I Patagarri: “Dopo il Concertone minacce da Israele. I compromessi? Bisogna accettarli per il bene del progetto”

L'ultima ruota del caravan è il primo disco ufficiale dei Patagarri, il gruppo composto da Francesco Parazzoli (tromba e voce), Jacopo Protti (chitarra), Daniele Corradi (chitarra), Giovanni Monaco (clarinetto e sassofono) e Arturo Monaco (trombone e percussioni). La band reduce dalla fortunata partecipazione a X Factor, dove si sono classificati al terzo posto finale, ha avuto un secondo picco di notorietà lo scorso 1° maggio, sul palco del Concertone del Primo Maggio a Roma, quando hanno chiuso la loro esibizione di Hava Nagila, un antico canto ebraico, con il coro "Palestina Libera", che ha creato non poche critiche nei loro confronti: "Sono arrivate anche molte minacce e insulti, persino messaggi privati da Tel Aviv e simili". Qui l'intervista alla band.

★ ★ ★ ★ ★ ★ ★

> Esercizi:
a - Stabilisci se ciascuna affermazione concorda con il testo sui Patagarri, rispondendo sì o no e citando testualmente le parole decisive: (i) a X Factor la band si è classificata al secondo posto; (ii) Giovanni Monaco suona il clarinetto e il sassofono; (iii) Hava Nagila è un antico canto ebraico.
b - Rispondi in breve alle seguenti domande sul testo sui Patagarri.
(i) Qual è il titolo del primo disco ufficiale del gruppo?
(ii) In quale città si è tenuto il Concertone del Primo Maggio?
(iii) Con quale coro la band ha chiuso l'esibizione?
c - Prosegui il testo sui Patagarri a partire dalla sua ultima frase.
Il materiale che segue non è necessario per svolgere gli esercizi.

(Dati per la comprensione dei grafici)
★ ★ ★ ★ ★ ★ ★

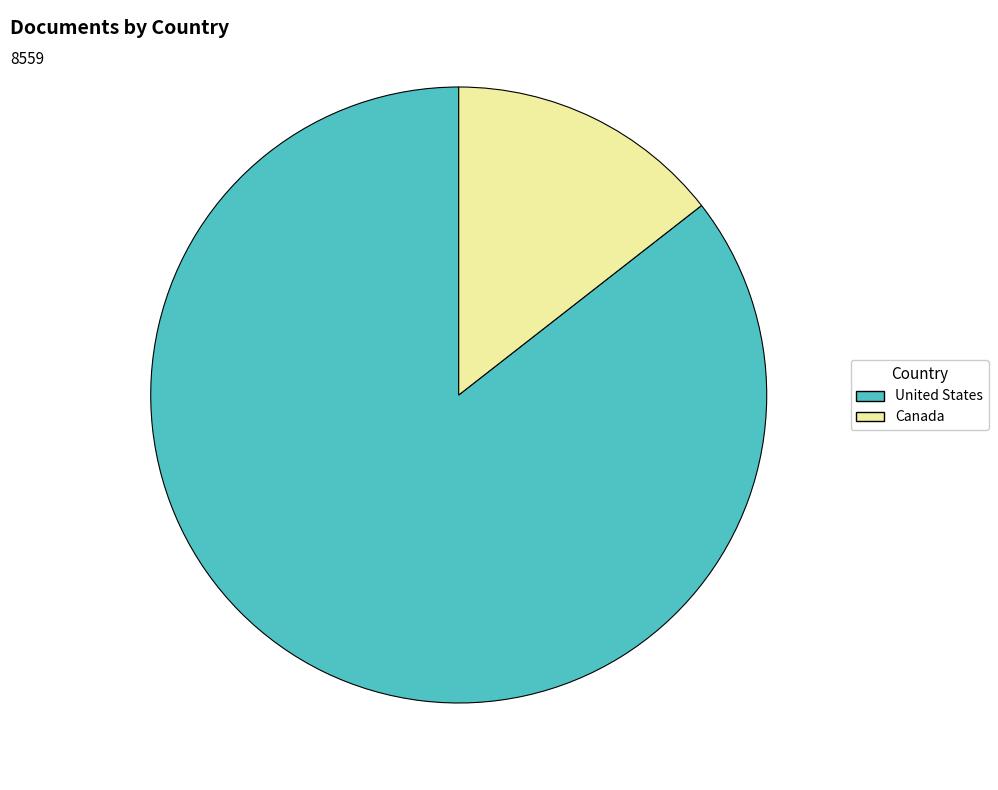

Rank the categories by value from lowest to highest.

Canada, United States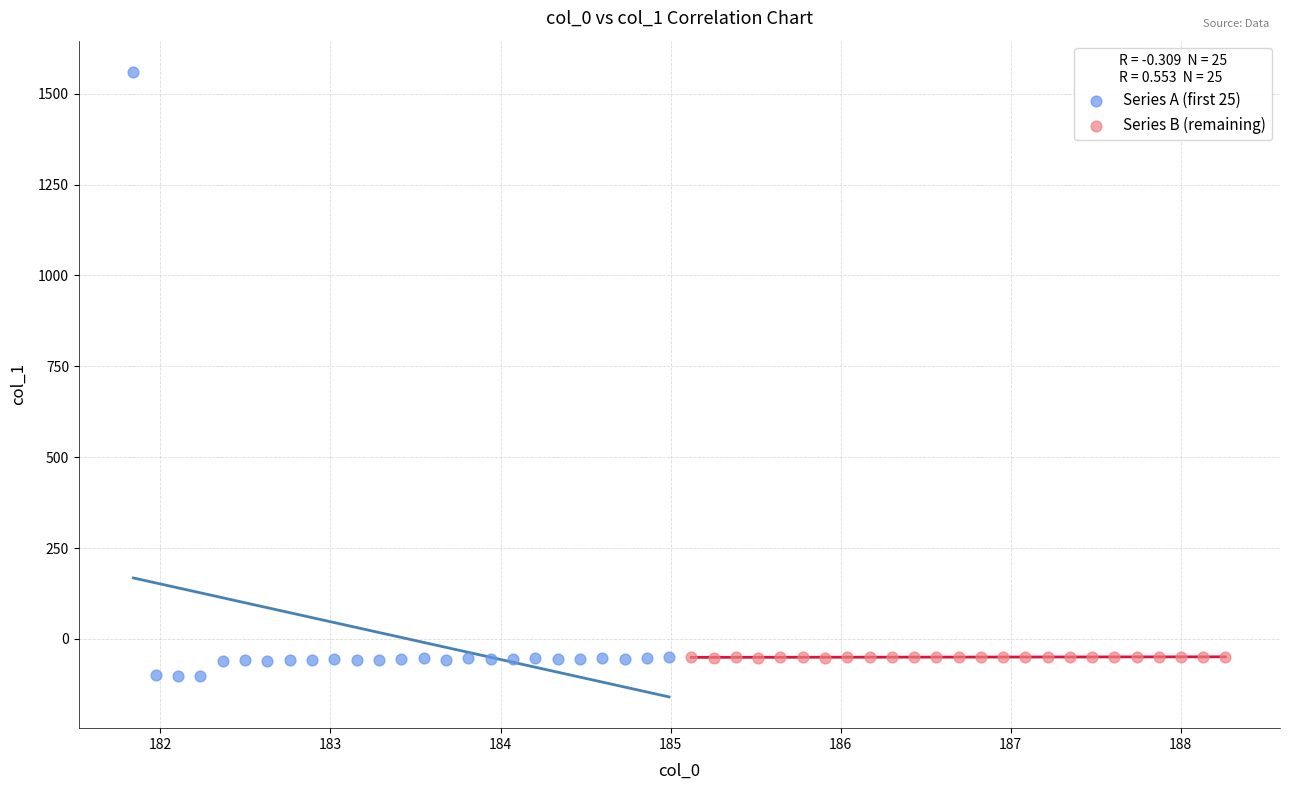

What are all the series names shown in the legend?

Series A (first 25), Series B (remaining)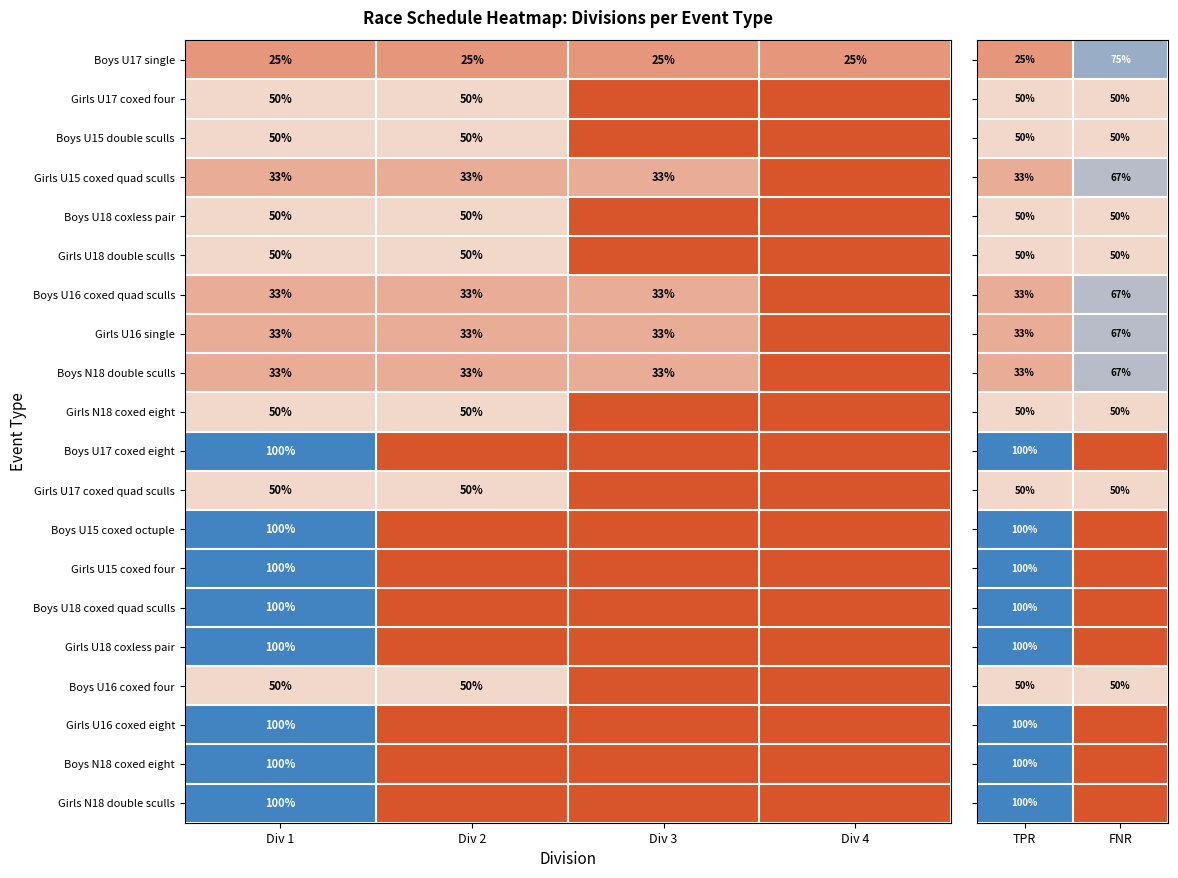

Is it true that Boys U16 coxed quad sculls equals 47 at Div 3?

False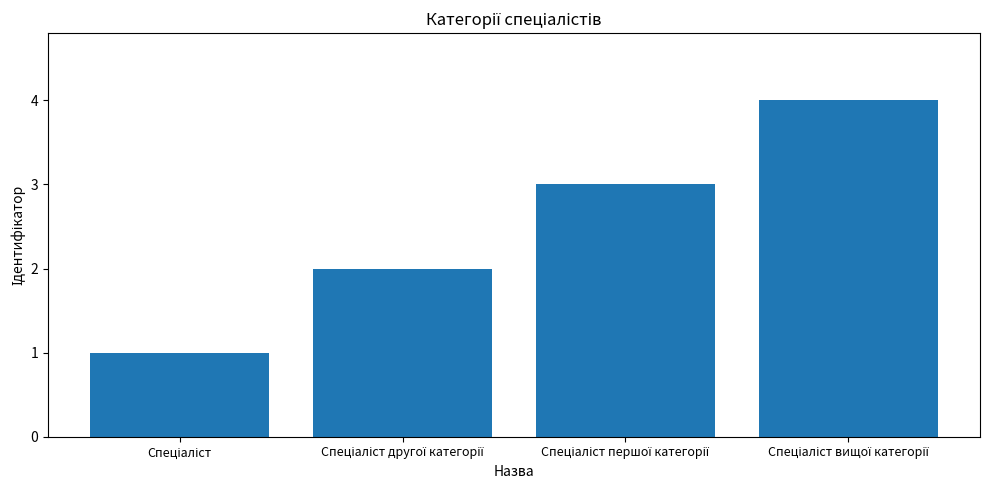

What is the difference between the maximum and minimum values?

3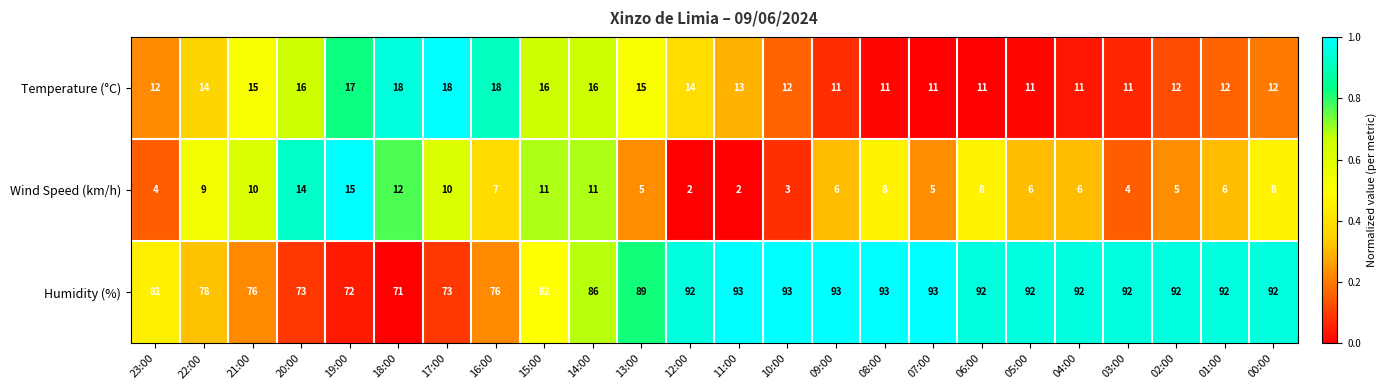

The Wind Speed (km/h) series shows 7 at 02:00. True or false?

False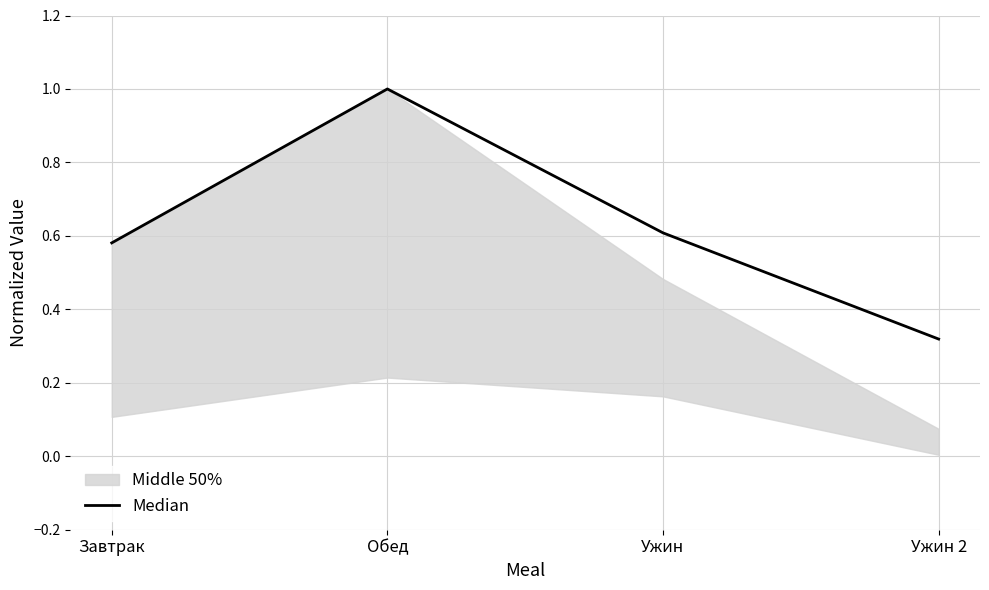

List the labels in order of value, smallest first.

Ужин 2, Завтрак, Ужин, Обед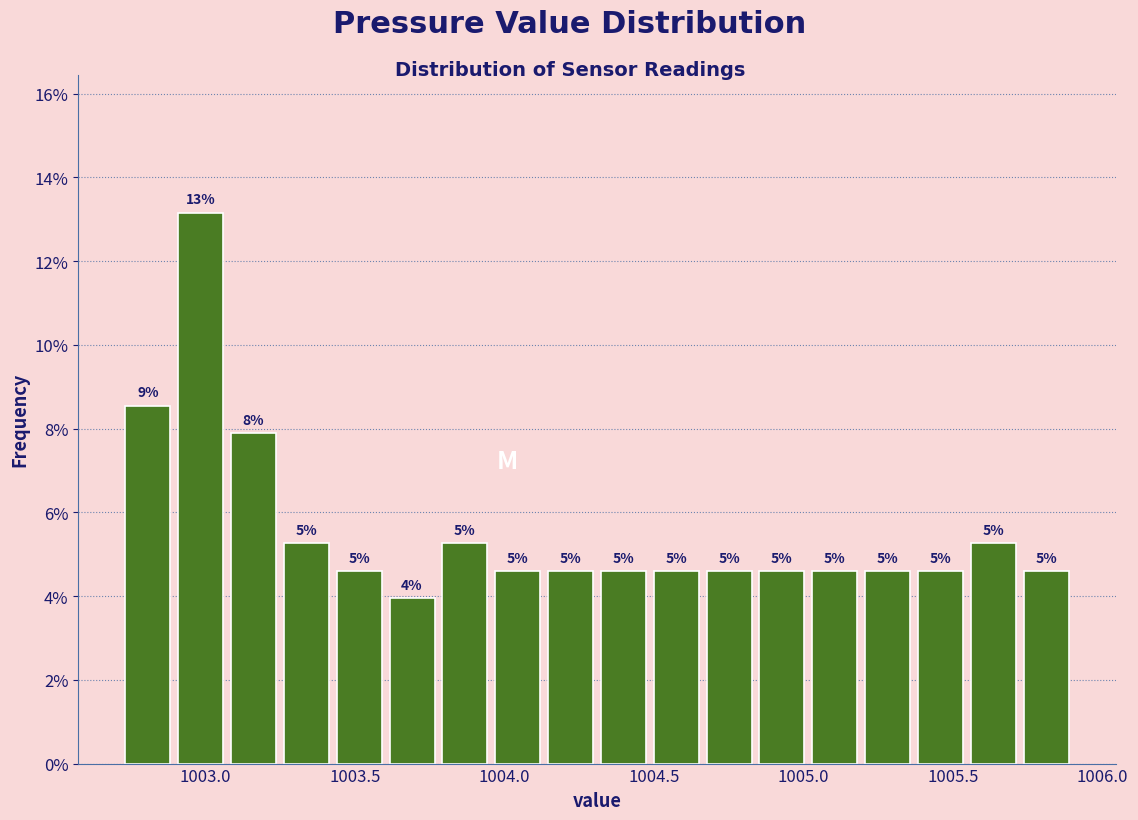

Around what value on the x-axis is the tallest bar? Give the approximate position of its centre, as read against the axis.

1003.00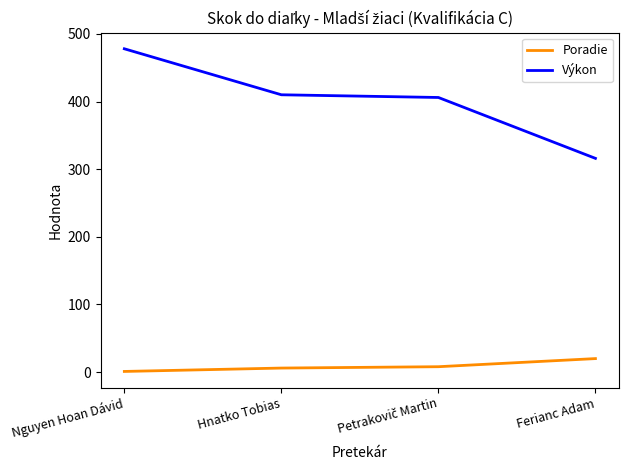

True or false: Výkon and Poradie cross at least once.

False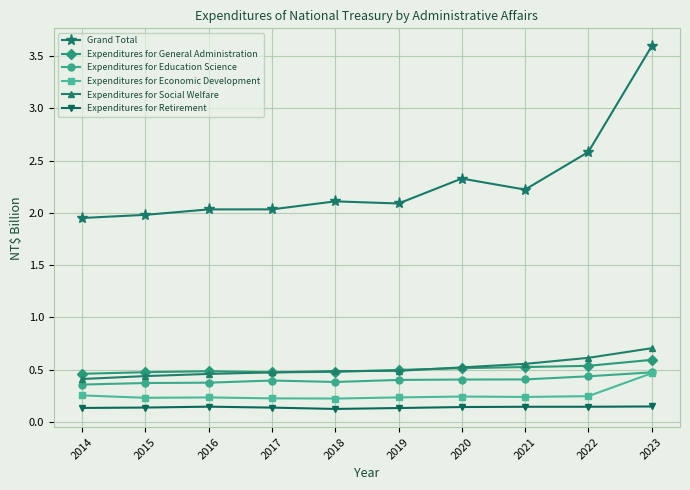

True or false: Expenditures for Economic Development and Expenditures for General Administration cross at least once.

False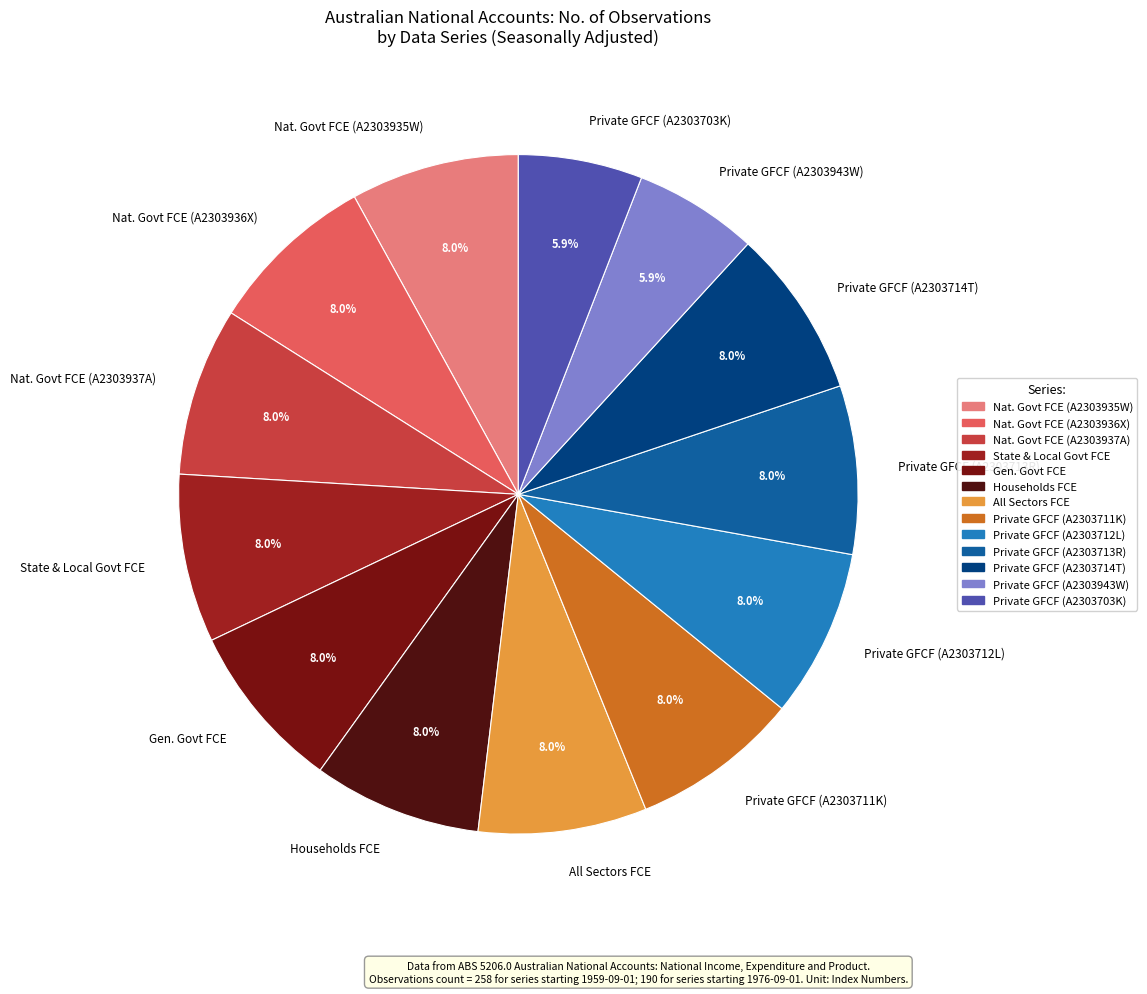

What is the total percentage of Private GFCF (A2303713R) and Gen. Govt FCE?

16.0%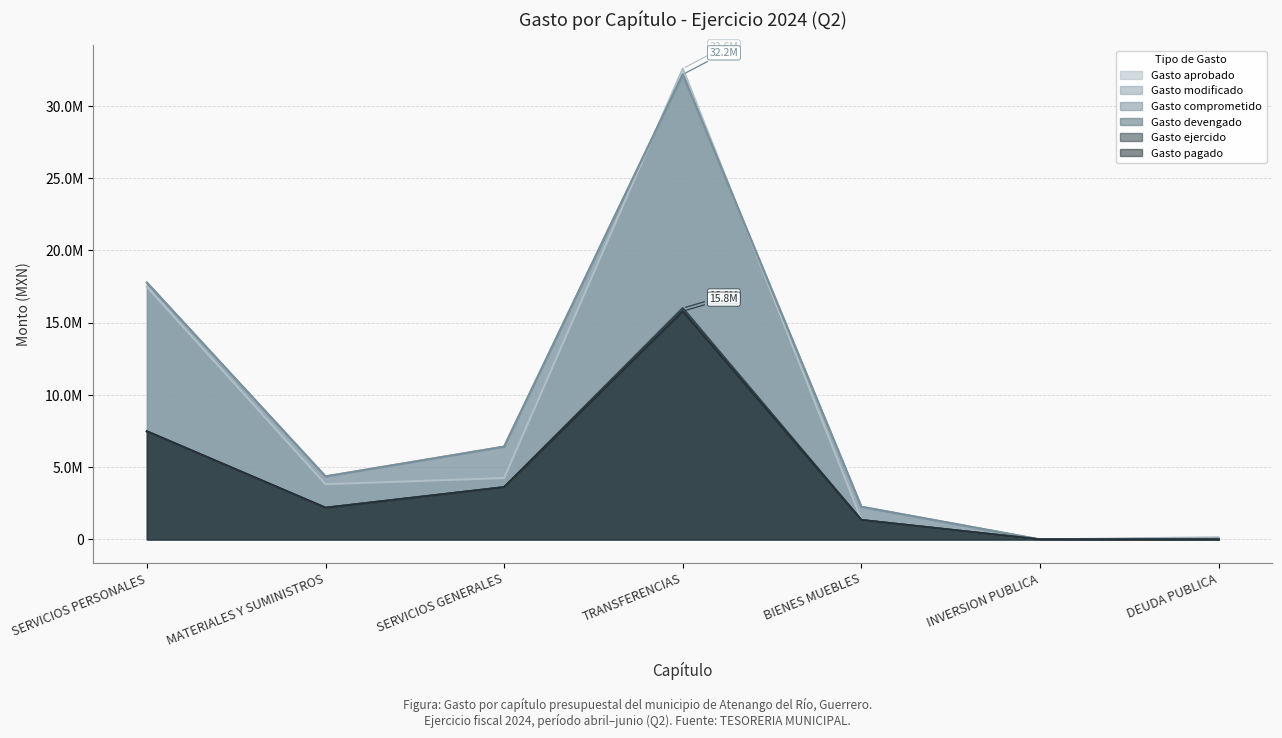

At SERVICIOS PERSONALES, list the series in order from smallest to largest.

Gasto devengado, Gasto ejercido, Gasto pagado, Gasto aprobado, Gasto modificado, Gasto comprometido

★ ★ ★ ★ ★ ★ ★

> Soluzioni:
a -
(i) No: «si sono classificati al terzo posto finale».
(ii) Sì: «Giovanni Monaco (clarinetto e sassofono)».
(iii) Sì: «Hava Nagila, un antico canto ebraico».

b -
(i) L'ultima ruota del caravan.
(ii) Roma.
(iii) "Palestina Libera".

c -
Che compromesso avete stretto con voi stessi o con la vostra band: qual è il vostro "patto con il diavolo"?
Il patto con il diavolo può assumere molti significati, ma per noi rappresenta forse l’accettazione di alcuni compromessi, magari non sempre piacevoli, ma necessari per far andare avanti il progetto. Come nella vita, tutti stringono un po' la mano al diavolo. Alcuni in modo più grave, altri meno. È una metafora, certo, ma dice qualcosa di vero su ciò che affrontiamo.
E il progetto com'è nato?
È nato a Milano, quasi per caso, nei mercati rionali. I due chitarristi già si conoscevano e si esibivano lì. Poi mi sono unito anch’io, e abbiamo iniziato a suonare per strada, nei mercati e nelle piazze. Era un modo per condividere la musica e restare in contatto con le persone. Studiavamo, sì, ma suonare per strada ci ha formato. Alcuni di noi si sono conosciuti proprio così: io per esempio ho incontrato Giovanni Arturo proprio suonando per strada. Il bassista, che conoscevo da Mantova, si è unito successivamente, anche lui disposto a partire con noi per i nostri “viaggi busking”, tour estivi in cui suonavamo ovunque girando in auto.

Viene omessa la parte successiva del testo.